#### Fragmento seleccionado

Sandías de oro
ALGO QUE DECIR ·
Era nuestra fruta preferida, la de los críos, marcados después de las comidas por el bigote rojo de la tajada festivaLos pobres comíamos sandías en verano, refrescantes y de un sabor delicado y exótico, melones de agua los llamábamos en mi pueblo, nos llenaban el ... estómago, nos hidrataban y nos proporcionaban la sensación de haber comido bien. Las cáscaras las cortábamos en trocitos menudos y se las echábamos a las gallinas para que comieran; a veces, los más habilidosos se construían un farol con una sandía debidamente despojada de su pulpa, vaciada y troquelada, con un cabo de vela encendido en su interior y salían por la noche a espantar el miedo por las calles del barrio, una vez que habían espantado el hambre. La sandía era nuestra fruta preferida, la de los críos, marcados después de las comidas por el bigote rojo de la tajada festiva.
Mi madre las traía del mercado los sábados, cargada con dos capazas, que constituían la compra de la semana y que ella lograba subir a la casa por aquellas callejuelas empinadas del barrio del Castillo con un esfuerzo titánico hasta sus últimos días, como si el propósito de su vida estuviese cifrado en aquel cargamento semanal que nos procuraba el sustento de cada día. Las madres de entonces nunca se olvidaban de la fruta, y a nosotros, perezosos e inapetentes, nos molestaba su insistencia frutal, cómete una manzana, prueba las grandas, llévate un racimo de uva, pero el verano era diferente, el melón y la sandía ponían un punto de color y de desenfado y una buena dosis de minerales y vitaminas en la mesa.

########
#### Los datos

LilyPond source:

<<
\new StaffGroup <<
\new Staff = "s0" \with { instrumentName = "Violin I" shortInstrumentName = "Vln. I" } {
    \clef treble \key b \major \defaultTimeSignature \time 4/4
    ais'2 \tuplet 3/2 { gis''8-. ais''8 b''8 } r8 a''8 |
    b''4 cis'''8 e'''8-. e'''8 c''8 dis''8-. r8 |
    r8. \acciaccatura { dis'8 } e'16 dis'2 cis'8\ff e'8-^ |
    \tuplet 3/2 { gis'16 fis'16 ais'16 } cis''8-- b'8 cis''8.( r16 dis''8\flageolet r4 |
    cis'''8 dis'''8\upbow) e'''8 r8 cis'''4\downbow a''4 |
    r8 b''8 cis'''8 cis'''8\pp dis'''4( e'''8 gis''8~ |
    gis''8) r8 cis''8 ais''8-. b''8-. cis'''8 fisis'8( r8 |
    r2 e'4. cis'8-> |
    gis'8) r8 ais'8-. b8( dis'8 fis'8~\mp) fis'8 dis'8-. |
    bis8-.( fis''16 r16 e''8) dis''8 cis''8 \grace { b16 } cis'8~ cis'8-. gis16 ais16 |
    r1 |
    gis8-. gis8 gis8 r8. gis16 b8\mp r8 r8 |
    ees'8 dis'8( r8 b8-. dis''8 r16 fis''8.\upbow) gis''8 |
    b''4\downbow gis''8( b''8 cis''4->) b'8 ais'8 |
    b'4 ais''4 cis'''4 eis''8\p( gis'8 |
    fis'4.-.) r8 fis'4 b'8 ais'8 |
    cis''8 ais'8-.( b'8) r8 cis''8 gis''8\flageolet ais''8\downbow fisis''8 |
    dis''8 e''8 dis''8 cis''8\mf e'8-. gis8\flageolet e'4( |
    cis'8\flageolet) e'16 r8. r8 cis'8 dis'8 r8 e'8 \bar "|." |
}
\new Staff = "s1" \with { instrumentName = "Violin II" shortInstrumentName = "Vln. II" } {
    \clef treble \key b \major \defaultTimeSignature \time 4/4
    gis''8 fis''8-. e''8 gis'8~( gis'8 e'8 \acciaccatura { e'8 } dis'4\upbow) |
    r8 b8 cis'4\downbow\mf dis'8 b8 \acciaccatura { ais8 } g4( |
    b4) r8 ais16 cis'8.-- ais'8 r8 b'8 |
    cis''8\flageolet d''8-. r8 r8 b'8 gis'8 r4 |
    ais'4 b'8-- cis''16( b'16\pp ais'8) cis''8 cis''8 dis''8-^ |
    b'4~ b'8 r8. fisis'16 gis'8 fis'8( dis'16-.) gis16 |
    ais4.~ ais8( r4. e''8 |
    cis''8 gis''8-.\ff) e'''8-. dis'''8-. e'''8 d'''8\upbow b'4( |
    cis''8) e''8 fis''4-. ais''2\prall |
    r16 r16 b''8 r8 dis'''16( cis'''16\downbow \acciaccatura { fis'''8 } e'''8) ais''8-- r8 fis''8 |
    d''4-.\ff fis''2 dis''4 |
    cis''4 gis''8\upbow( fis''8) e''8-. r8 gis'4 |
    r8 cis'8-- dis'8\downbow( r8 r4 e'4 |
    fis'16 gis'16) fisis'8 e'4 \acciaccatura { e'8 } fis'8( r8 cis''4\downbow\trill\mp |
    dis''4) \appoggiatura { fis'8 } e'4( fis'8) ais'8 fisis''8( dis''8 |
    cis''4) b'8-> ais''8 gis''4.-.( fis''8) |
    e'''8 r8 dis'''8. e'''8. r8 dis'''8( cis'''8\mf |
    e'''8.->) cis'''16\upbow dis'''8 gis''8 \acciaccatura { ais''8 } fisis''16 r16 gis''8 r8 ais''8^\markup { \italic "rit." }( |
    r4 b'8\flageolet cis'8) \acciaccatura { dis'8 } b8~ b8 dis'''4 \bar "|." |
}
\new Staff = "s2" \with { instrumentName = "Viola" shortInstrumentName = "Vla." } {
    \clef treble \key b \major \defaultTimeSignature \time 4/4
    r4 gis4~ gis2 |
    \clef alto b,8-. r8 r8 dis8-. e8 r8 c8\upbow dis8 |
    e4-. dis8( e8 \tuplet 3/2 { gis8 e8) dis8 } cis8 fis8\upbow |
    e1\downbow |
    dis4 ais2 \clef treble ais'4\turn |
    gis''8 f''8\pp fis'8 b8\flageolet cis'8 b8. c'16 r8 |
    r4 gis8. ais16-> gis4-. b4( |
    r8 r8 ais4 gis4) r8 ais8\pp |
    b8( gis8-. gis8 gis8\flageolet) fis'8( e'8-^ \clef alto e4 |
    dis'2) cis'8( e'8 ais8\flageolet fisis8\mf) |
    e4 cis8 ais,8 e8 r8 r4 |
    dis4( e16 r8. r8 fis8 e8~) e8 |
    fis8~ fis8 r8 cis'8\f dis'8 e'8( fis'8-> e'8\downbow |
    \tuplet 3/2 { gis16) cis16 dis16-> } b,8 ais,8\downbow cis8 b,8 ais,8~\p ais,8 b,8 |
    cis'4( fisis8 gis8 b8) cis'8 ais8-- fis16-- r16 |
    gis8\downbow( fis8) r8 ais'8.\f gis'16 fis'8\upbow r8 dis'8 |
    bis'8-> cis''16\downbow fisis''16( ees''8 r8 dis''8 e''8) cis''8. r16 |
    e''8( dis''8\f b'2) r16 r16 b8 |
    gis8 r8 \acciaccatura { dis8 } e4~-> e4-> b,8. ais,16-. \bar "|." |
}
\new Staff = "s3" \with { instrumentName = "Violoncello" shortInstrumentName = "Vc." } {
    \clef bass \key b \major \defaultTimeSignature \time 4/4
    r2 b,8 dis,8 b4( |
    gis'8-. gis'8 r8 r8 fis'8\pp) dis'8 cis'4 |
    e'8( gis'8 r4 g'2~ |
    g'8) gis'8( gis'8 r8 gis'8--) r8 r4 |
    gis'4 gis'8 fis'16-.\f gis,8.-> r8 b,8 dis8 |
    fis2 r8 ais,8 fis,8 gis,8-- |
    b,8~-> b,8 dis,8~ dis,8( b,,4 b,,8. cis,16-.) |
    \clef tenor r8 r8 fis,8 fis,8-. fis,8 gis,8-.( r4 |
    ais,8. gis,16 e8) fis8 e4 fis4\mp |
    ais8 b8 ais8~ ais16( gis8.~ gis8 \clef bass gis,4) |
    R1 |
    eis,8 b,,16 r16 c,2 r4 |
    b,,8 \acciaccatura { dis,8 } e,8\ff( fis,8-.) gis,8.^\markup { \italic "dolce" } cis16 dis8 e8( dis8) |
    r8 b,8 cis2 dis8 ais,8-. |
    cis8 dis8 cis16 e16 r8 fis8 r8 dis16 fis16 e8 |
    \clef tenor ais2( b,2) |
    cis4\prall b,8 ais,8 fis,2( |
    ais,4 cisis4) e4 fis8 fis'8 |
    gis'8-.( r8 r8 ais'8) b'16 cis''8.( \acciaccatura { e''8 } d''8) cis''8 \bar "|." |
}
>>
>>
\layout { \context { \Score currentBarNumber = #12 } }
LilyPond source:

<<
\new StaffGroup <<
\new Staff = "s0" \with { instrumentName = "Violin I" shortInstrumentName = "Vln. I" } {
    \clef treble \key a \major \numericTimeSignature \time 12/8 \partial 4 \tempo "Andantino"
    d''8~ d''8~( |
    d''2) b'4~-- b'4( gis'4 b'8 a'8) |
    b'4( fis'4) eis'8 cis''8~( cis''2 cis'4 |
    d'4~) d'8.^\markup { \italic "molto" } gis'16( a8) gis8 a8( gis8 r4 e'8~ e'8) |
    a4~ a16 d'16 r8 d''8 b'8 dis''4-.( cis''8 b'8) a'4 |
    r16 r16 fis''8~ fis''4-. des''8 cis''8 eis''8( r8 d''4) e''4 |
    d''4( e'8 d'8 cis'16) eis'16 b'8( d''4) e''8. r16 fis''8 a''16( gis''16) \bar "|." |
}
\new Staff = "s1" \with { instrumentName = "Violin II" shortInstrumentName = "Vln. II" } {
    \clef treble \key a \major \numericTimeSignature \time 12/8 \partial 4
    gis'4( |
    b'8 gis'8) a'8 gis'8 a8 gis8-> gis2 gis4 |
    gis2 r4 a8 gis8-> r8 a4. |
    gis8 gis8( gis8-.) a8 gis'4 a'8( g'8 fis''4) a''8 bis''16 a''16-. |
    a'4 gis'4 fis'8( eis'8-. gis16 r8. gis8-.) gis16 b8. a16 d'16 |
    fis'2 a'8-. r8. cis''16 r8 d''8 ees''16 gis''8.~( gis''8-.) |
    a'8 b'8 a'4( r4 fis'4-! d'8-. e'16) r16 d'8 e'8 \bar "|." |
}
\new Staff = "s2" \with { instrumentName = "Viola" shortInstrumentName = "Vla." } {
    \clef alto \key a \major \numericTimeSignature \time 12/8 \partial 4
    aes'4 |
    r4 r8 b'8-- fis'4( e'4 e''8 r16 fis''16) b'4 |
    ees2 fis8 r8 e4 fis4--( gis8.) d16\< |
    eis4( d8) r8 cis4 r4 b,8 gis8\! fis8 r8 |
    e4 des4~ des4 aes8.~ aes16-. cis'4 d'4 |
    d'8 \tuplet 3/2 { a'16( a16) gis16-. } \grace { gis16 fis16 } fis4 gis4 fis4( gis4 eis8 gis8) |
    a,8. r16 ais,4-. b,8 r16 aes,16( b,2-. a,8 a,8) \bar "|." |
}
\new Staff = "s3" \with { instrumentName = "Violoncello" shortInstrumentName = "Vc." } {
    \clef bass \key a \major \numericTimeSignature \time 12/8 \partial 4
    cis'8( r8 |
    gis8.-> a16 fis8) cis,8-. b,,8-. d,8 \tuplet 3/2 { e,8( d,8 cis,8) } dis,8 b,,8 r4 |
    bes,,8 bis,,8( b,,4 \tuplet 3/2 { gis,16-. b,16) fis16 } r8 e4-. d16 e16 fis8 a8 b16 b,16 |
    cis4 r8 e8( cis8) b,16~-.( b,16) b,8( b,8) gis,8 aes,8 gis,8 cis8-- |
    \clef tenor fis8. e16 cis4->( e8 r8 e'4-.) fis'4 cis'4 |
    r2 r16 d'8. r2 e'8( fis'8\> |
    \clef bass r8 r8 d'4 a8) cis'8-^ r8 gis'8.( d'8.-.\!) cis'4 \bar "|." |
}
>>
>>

########

- _Tareas propuestas_
(a) Responde estas preguntas sobre el texto de las sandías:
(i) ¿Cómo se llamaba a las sandías en el pueblo de quien narra?
(ii) ¿Qué se hacía con las cáscaras de las sandías?
(iii) ¿Qué día de la semana traía la madre las sandías del mercado?
(b) Prosigue el texto sobre las sandías a partir de su última frase.

- _Problemas resueltos_
(a)
(i) Melones de agua.
(ii) Se cortaban en trocitos menudos y se echaban a las gallinas.
(iii) Los sábados.

(b)
Parece como si entonces todo fuese más fácil, más barato y más verdadero, estábamos más cerca de la tierra y del origen y nos comprendíamos mejor. De vez en cuando mi madre se quejaba de que todo había subido una barbaridad, pero ella seguía trayendo a casa del mercado albaricoques perfumados de la tierra, resplandecientes manzanas, uva de ensueño, caprichosas cerezas y opíparos melones y sandías, que hacían nuestras delicias de comensales en ciernes y un poco gamberros. En cambio, la ternera, el pescado blanco y el marisco no abundaban en demasía, aunque más tarde nos enteramos de que su consumo generoso e incontrolado podía depararnos problemas de salud. En fin, paradojas de los tiempos.
Hoy es el turno de la fruta y más concretamente de la simpática y humilde sandía. Su precio se ha triplicado en los últimos meses y, si la comprábamos a 0,50 céntimos el kilo, ahora se vende a más de un euro. Y no hay verano pleno sin sandías, ni fruta más al alcance de la mano para el pobre que esta. Por lo tanto, estamos en plena crisis alimentaria, que es, sin duda alguna, la peor de las crisis económicas, y si me apuran, en plena crisis de valores, que ya es el colmo.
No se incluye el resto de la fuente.